Is there a faster way to do this? Are there properties of (ir)reducible matrices that could lead to a faster algorithm?
 A: $\newcommand{\R}{\mathrm{I\!R}}\newcommand{\cone}{\mathrm{cone}}$I will give an answer regarding the columns of $A$ (I find it more convenient). If you are interested in the rows of $A$ you can apply the following methodology to $A^\intercal$.
Let $A\in\R^{m\times n}$ and $A = [a_1~a_1~\cdots~a_{n}]$. We define $A_{\setminus i}\in\R^{m\times(n-1)}$ to be $A$ without the $i$-th column.
Then $a_i$ is a conic (positive) combination of the columns of $A_{\setminus i}$ iff there is a vector $x\geq 0$ (the inequality is meant in the element-wise sense) such that
$$
A_{\setminus i}x = a_i.
$$
Essentially, we are interested in solving the feasibility problem:
\begin{align}
\text{Find }& x\in\R^{n-1} \text{such that:}
\\
&x \geq 0,
\\
&A_{\setminus i}x = a_i.
\end{align}
Now for $I\subseteq \{1, \ldots, n\}$ let us define $A_{\setminus I}$ to be $A$ after we remove the vectors $a_i$ for $i\in I$. For a set of indices $I$ and $j\in\{1, \ldots, n\}$, $j \notin I$ we define the feasibility problem:
\begin{align}
\mathbb{P}_{I, j}: \text{Find }& x\in\R^{n-|I|} \text{such that:}
\\
&x \geq 0,
\\
&A_{\setminus I}x = a_j.
\end{align}
We can then apply the following algorithm:

*

*$I = \{\}$

*for $j = 1,\ldots, n$

*

*If $\mathbb{P}_{I,j}$ is feasible, $I \gets I \cup \{j\}$



*Return $A_{\setminus I}$
To solve the feasibility problem $\mathbb{P}_{I,j}$ we can use SCS or SuperSCS. SCS/SuperSCS can determine whether $\mathbb{P}_{I, j}$ are feasible.
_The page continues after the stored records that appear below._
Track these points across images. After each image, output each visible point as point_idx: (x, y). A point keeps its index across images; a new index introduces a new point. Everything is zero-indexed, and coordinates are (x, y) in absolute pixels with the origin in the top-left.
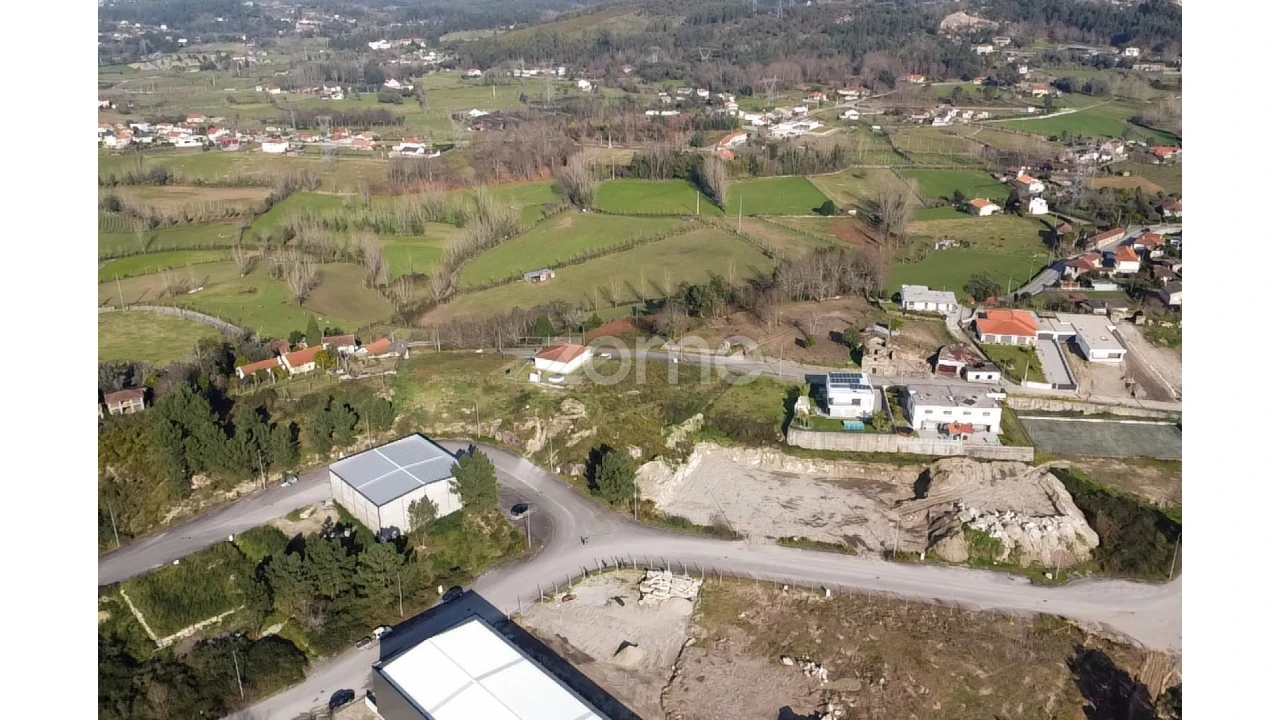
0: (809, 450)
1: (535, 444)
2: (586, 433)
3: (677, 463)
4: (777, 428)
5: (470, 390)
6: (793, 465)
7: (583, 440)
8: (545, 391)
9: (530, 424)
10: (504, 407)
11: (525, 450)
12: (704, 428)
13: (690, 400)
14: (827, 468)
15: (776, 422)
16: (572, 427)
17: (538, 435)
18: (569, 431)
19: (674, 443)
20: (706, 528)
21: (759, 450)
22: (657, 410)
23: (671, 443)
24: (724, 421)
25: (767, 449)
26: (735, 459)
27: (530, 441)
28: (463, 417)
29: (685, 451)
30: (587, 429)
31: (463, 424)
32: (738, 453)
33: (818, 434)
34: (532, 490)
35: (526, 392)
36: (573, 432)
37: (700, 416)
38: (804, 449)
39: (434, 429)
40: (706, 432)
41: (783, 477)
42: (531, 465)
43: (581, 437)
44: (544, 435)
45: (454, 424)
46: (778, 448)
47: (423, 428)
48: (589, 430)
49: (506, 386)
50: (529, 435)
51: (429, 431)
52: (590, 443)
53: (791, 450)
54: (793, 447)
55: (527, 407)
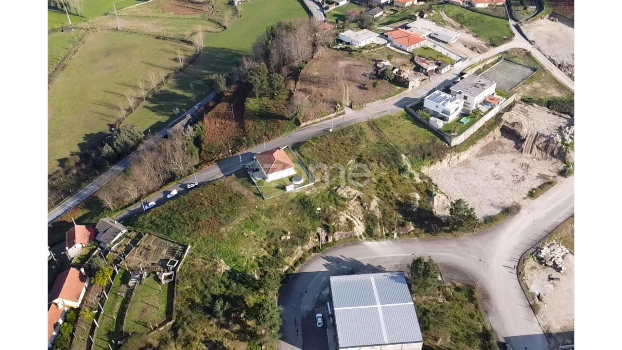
0: (462, 144)
1: (360, 228)
2: (374, 203)
3: (436, 188)
4: (438, 141)
5: (258, 222)
6: (464, 156)
7: (380, 206)
9: (343, 219)
10: (299, 218)
11: (356, 237)
14: (474, 149)
15: (434, 139)
16: (364, 205)
17: (354, 222)
18: (366, 208)
19: (419, 178)
20: (501, 212)
21: (447, 158)
22: (382, 165)
23: (418, 180)
24: (414, 151)
25: (449, 155)
26: (438, 169)
27: (355, 228)
28: (293, 243)
29: (427, 179)
30: (372, 200)
31: (300, 247)
32: (440, 165)
33: (463, 134)
36: (369, 207)
37: (403, 156)
38: (460, 145)
39: (288, 264)
40: (415, 164)
41: (466, 165)
43: (376, 207)
44: (358, 220)
45: (296, 251)
46: (452, 152)
47: (280, 269)
48: (374, 200)
49: (276, 205)
50: (350, 225)
51: (286, 268)
52: (388, 208)
53: (458, 149)
54: (455, 146)
55: (319, 209)
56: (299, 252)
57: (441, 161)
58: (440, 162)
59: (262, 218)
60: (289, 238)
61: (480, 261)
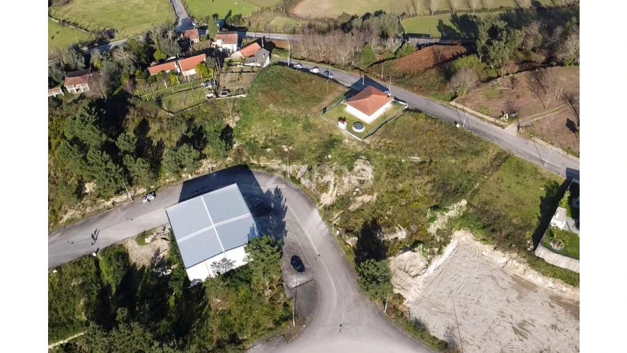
0: (554, 266)
1: (327, 198)
2: (367, 198)
3: (433, 254)
4: (529, 234)
5: (293, 124)
6: (533, 277)
7: (364, 204)
8: (347, 141)
10: (313, 148)
11: (319, 200)
12: (464, 216)
13: (460, 180)
14: (564, 289)
15: (529, 227)
16: (357, 190)
17: (331, 191)
18: (355, 193)
19: (436, 229)
20: (442, 342)
21: (507, 254)
22: (429, 186)
23: (432, 229)
24: (484, 212)
25: (515, 255)
26: (484, 253)
27: (324, 194)
28: (282, 155)
29: (442, 239)
30: (369, 194)
31: (280, 162)
32: (488, 250)
33: (566, 258)
34: (312, 250)
35: (333, 137)
36: (358, 195)
37: (464, 202)
38: (548, 265)
39: (258, 161)
40: (464, 221)
41: (523, 286)
42: (320, 219)
43: (363, 202)
44: (335, 192)
45: (273, 160)
46: (525, 257)
47: (251, 159)
48: (370, 197)
49: (320, 126)
50: (324, 188)
51: (255, 162)
52: (367, 211)
53: (536, 263)
54: (538, 258)
55: (330, 156)
56: (275, 164)
57: (495, 248)
58: (493, 249)
59: (299, 125)
60: (286, 150)
61: (341, 325)
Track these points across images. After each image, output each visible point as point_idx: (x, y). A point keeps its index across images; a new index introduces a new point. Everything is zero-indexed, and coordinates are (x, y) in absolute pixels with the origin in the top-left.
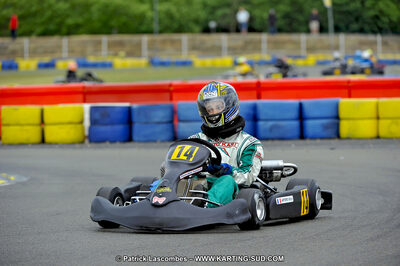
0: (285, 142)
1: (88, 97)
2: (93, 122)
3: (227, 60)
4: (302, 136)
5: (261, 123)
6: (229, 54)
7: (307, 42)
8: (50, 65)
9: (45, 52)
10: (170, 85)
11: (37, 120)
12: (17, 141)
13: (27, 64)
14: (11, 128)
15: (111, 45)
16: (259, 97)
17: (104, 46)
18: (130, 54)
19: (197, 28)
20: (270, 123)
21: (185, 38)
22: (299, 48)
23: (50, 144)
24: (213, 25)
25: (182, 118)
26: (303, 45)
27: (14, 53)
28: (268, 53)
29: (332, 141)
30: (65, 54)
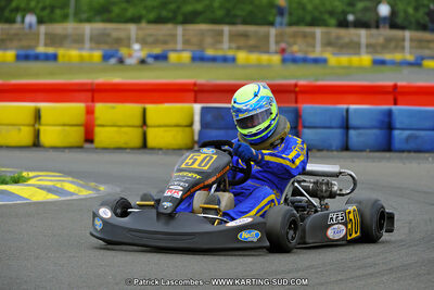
0: (422, 155)
1: (200, 96)
2: (204, 125)
3: (366, 59)
5: (396, 133)
6: (368, 53)
9: (156, 42)
10: (296, 85)
11: (138, 121)
12: (113, 146)
14: (106, 129)
15: (233, 37)
16: (395, 104)
17: (226, 38)
18: (252, 49)
19: (333, 21)
20: (407, 133)
21: (318, 31)
23: (153, 149)
24: (351, 18)
25: (307, 124)
27: (119, 41)
28: (411, 53)
30: (179, 46)
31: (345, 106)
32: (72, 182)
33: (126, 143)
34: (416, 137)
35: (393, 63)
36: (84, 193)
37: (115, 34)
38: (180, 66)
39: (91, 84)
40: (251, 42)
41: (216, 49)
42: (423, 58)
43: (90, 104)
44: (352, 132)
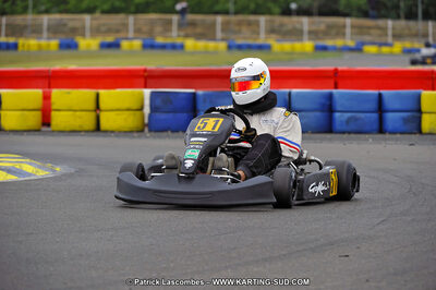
0: (362, 136)
2: (153, 109)
3: (308, 45)
4: (381, 130)
5: (337, 115)
6: (310, 39)
8: (115, 45)
9: (109, 31)
11: (92, 105)
12: (68, 129)
13: (88, 43)
14: (62, 113)
16: (336, 88)
17: (175, 27)
18: (199, 37)
19: (277, 9)
20: (349, 114)
21: (262, 19)
22: (386, 35)
23: (106, 131)
24: (293, 6)
26: (390, 32)
27: (74, 31)
28: (352, 39)
29: (413, 136)
30: (131, 34)
31: (287, 90)
32: (30, 164)
33: (80, 126)
34: (356, 119)
35: (335, 49)
36: (42, 173)
37: (71, 24)
38: (132, 53)
39: (48, 71)
40: (199, 30)
41: (166, 37)
42: (363, 44)
43: (47, 90)
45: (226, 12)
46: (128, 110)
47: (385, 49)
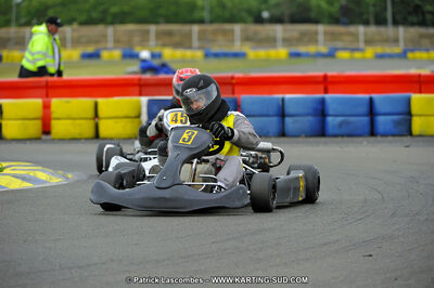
0: (355, 139)
2: (151, 116)
3: (282, 52)
4: (373, 133)
5: (329, 119)
6: (284, 46)
7: (365, 34)
9: (89, 42)
10: (233, 78)
11: (91, 113)
12: (70, 137)
13: (69, 54)
14: (62, 121)
15: (159, 35)
17: (152, 36)
18: (176, 46)
19: (250, 19)
20: (340, 119)
21: (237, 28)
22: (358, 41)
23: (105, 139)
24: (265, 14)
26: (362, 38)
28: (325, 45)
29: (405, 139)
30: (110, 44)
31: (280, 96)
33: (80, 134)
34: (348, 123)
35: (308, 55)
36: (55, 180)
38: (111, 63)
39: (45, 81)
40: (176, 39)
43: (46, 99)
44: (287, 120)
45: (201, 21)
46: (127, 117)
47: (358, 55)
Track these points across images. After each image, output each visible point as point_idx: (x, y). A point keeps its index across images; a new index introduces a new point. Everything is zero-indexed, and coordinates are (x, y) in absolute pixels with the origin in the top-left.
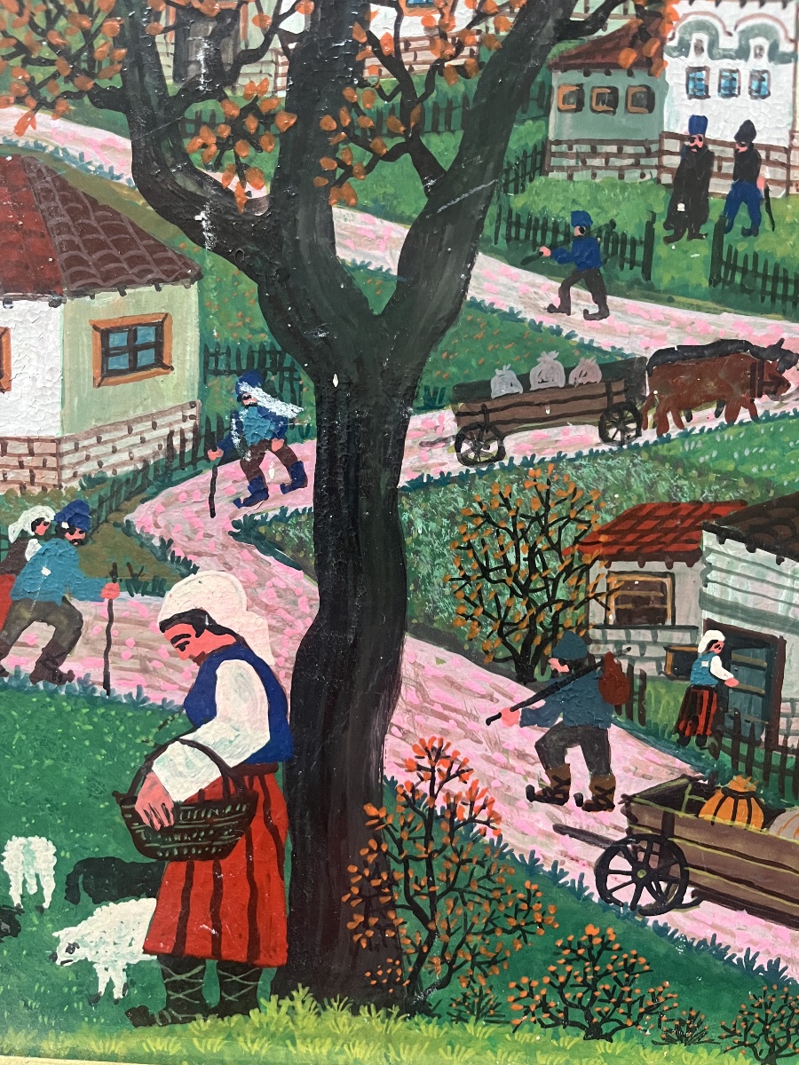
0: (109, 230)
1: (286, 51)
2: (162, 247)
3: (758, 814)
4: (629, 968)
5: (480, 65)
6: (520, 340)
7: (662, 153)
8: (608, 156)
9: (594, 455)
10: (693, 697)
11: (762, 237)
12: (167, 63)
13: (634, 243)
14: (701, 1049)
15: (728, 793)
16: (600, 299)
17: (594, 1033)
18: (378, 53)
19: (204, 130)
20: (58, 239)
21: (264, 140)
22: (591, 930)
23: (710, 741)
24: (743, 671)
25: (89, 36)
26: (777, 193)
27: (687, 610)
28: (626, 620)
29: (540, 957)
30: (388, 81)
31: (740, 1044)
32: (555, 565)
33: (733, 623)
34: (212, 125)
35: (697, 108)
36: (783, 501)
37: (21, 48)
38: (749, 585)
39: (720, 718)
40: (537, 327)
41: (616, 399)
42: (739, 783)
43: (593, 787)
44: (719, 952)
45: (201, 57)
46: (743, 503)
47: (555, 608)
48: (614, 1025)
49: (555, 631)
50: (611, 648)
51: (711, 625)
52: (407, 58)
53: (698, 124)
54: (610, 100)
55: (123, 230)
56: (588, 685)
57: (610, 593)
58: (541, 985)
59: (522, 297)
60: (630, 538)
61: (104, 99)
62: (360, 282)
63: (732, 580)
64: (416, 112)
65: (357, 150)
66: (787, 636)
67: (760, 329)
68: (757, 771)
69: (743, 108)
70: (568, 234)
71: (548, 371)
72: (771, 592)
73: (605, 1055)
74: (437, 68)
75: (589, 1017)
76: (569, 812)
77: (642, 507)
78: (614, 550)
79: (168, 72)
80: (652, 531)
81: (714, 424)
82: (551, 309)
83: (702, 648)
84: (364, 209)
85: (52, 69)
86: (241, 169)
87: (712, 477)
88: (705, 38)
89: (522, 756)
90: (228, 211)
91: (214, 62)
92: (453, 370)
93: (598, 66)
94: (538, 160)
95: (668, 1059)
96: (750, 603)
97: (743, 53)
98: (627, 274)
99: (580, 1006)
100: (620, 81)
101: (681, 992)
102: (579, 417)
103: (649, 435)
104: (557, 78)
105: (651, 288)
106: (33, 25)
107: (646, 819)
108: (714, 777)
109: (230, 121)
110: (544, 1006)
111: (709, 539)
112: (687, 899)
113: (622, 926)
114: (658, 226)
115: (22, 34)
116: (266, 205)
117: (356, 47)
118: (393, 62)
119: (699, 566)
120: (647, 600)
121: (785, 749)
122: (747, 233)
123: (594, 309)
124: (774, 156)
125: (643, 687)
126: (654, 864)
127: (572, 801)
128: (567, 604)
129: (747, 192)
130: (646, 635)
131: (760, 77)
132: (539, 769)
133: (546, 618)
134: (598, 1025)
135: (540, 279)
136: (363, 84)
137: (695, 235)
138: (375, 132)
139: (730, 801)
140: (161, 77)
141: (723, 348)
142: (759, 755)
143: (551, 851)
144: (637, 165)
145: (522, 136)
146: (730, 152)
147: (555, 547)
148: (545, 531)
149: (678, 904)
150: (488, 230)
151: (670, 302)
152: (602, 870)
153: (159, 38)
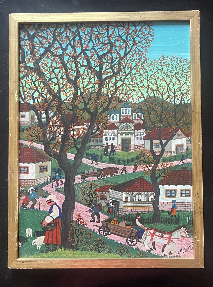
0: (41, 155)
1: (61, 136)
2: (47, 157)
3: (117, 223)
4: (103, 243)
5: (83, 137)
6: (88, 167)
7: (103, 147)
8: (97, 147)
9: (97, 180)
10: (109, 209)
11: (114, 156)
12: (48, 137)
13: (100, 156)
14: (112, 254)
15: (114, 220)
16: (97, 163)
17: (99, 252)
18: (71, 136)
19: (52, 144)
20: (35, 156)
21: (59, 145)
22: (98, 238)
23: (111, 214)
24: (115, 205)
25: (39, 134)
26: (116, 151)
27: (108, 198)
28: (101, 199)
29: (92, 242)
30: (73, 139)
31: (117, 253)
32: (93, 193)
33: (113, 199)
34: (53, 144)
35: (106, 142)
36: (118, 185)
37: (31, 135)
38: (115, 195)
39: (112, 211)
40: (90, 166)
41: (99, 174)
42: (115, 219)
43: (98, 220)
44: (114, 240)
45: (52, 136)
46: (114, 185)
47: (93, 198)
48: (101, 251)
49: (93, 201)
50: (99, 203)
51: (111, 200)
52: (75, 137)
53: (107, 143)
54: (97, 141)
55: (43, 155)
56: (97, 207)
57: (99, 196)
58: (92, 246)
59: (88, 163)
60: (101, 190)
61: (40, 141)
62: (70, 161)
63: (113, 194)
64: (76, 142)
65: (69, 146)
66: (120, 201)
67: (115, 166)
68: (117, 217)
69: (112, 142)
70: (93, 155)
71: (91, 170)
72: (117, 196)
73: (100, 255)
74: (78, 138)
75: (98, 250)
76: (95, 223)
77: (102, 186)
78: (99, 191)
79: (48, 138)
80: (103, 189)
81: (110, 176)
82: (91, 164)
83: (110, 203)
84: (70, 153)
85: (35, 138)
86: (56, 149)
87: (110, 182)
88: (107, 134)
89: (89, 216)
90: (55, 153)
91: (53, 137)
92: (80, 171)
93: (96, 137)
94: (89, 147)
95: (108, 255)
96: (115, 197)
97: (112, 135)
98: (99, 160)
99: (97, 248)
100: (98, 139)
101: (109, 246)
102: (95, 176)
103: (103, 178)
104: (91, 139)
105: (102, 161)
106: (32, 132)
107: (104, 224)
108: (112, 218)
109: (55, 143)
110: (93, 248)
111: (110, 190)
112: (110, 234)
113: (102, 238)
114: (103, 154)
115: (31, 133)
116: (59, 153)
117: (69, 135)
118: (73, 137)
119: (109, 193)
120: (103, 197)
121: (120, 215)
122: (113, 155)
123: (96, 164)
124: (115, 147)
125: (103, 207)
126: (105, 229)
127: (95, 222)
128: (94, 198)
129: (112, 151)
130: (103, 201)
131: (113, 138)
132: (91, 218)
133: (92, 199)
134: (99, 251)
135: (90, 160)
136: (70, 139)
137: (107, 155)
138: (71, 145)
139: (114, 221)
140: (47, 139)
141: (110, 168)
142: (117, 215)
143: (93, 228)
144: (100, 148)
145: (88, 145)
146: (110, 146)
147: (93, 191)
148: (91, 189)
149: (108, 234)
150: (84, 155)
151: (104, 163)
152: (99, 230)
153: (47, 134)
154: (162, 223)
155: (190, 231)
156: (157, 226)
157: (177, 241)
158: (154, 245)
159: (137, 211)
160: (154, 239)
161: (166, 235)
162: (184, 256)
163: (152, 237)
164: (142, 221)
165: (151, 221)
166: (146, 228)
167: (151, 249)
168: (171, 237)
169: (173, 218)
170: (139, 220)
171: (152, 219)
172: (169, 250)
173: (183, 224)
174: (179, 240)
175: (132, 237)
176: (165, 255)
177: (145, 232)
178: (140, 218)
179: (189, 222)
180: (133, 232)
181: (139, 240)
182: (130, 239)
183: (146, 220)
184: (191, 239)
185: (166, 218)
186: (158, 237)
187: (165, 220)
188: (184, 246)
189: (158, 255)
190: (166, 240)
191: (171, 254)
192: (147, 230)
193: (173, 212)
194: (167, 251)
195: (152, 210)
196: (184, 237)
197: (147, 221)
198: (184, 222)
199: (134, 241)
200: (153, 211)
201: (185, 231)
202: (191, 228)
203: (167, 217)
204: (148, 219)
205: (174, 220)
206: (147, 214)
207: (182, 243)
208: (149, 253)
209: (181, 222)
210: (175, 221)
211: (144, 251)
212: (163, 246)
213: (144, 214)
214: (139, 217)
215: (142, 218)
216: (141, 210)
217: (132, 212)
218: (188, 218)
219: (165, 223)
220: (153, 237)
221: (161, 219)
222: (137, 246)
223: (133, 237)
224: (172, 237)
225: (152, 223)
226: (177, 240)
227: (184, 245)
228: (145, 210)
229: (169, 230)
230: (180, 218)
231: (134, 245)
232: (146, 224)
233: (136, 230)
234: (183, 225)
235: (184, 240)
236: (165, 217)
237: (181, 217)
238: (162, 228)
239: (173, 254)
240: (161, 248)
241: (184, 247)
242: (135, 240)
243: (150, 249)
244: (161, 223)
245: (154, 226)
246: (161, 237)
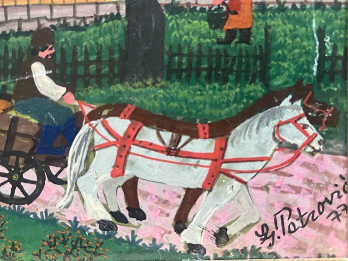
154: (174, 76)
155: (328, 114)
156: (147, 95)
157: (258, 172)
158: (131, 193)
159: (38, 19)
160: (132, 163)
161: (194, 141)
162: (293, 249)
163: (119, 156)
164: (63, 71)
165: (111, 70)
166: (87, 110)
167: (118, 216)
168: (223, 149)
169: (233, 45)
170: (48, 63)
171: (116, 56)
172: (214, 218)
173: (290, 76)
174: (269, 165)
175: (13, 158)
176: (192, 247)
177: (85, 128)
178: (53, 55)
179: (327, 65)
180: (21, 130)
181: (54, 170)
182: (8, 168)
183: (87, 63)
184: (335, 160)
185: (195, 50)
186: (154, 154)
187: (190, 62)
188: (297, 196)
189: (158, 247)
190: (197, 165)
191: (223, 239)
192: (94, 116)
193: (235, 13)
194: (204, 224)
195: (118, 8)
196: (294, 148)
197: (93, 68)
198: (300, 69)
199: (26, 176)
200: (123, 12)
201: (300, 117)
202: (336, 101)
203: (200, 45)
204: (98, 61)
205: (240, 56)
206: (92, 30)
207: (287, 180)
208: (109, 236)
209: (279, 66)
210: (248, 63)
211: (83, 230)
212: (179, 201)
213: (75, 34)
214: (47, 52)
215: (63, 51)
216: (58, 13)
217: (7, 21)
218: (322, 43)
219: (188, 77)
220: (129, 153)
221: (172, 55)
222: (46, 203)
223: (21, 160)
224: (231, 153)
225: (122, 82)
226: (259, 165)
227: (297, 190)
228: (79, 8)
229: (216, 113)
230: (274, 44)
231: (29, 199)
232: (86, 84)
233: (33, 121)
234: (292, 84)
235: (295, 168)
236: (189, 44)
237: (281, 39)
238: (175, 105)
239: (236, 240)
240: (173, 212)
241: (295, 202)
242: (31, 174)
243: (110, 218)
244: (169, 79)
245: (130, 94)
246: (169, 152)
Both SCS and SuperSCS need (internally) to solve a linear system where the left-hand side is the matrix
$$
B_A = \begin{bmatrix}
I & A & -b
\\
-A^\intercal & I & 0
\\
-b^\intercal & 0 & I
\end{bmatrix}.
$$
In turn, as shown in [this paper, Section 4.1], this can be facilitated by computing the LDL factorisation of
$$
M_A = \begin{bmatrix}I & -A^\intercal\\-A & I\end{bmatrix}.
$$
This can be done once; every time we remove a column from $A$, we are essentially removing a column-row pair from $M$. We can reduce the overall complexity of the above algorithm, we can update the corresponding LDL factorisations so we don't have to compute them each time again from scratch.
This leads to the following algorithm:

*

*$I = \{\}$

*Compute the LDL factorisation of $M_{A_{\setminus 1}}$

*for $j = 1,\ldots, n$

*

*Check whether $\mathbb{P}_{I,j}$ is feasible using (Super)SCS and pass the pre-computed the LDL factorisation of $M_{A_{\setminus 1}}$ to (Super)SCS

*If $\mathbb{P}_{I,j}$ is feasible, $I \gets I \cup \{j\}$

*If $j > 1$ update the factorisation of $M_{A_{\setminus I}}$



*Return $A_{\setminus I}$
Note: The idea is that since we need to solve a sequence of optimisation problems (well... feasibility problems) perhaps there are quantities that are computed while solving each individual problem that can be used to facilitate/accelerate the solution of the next one.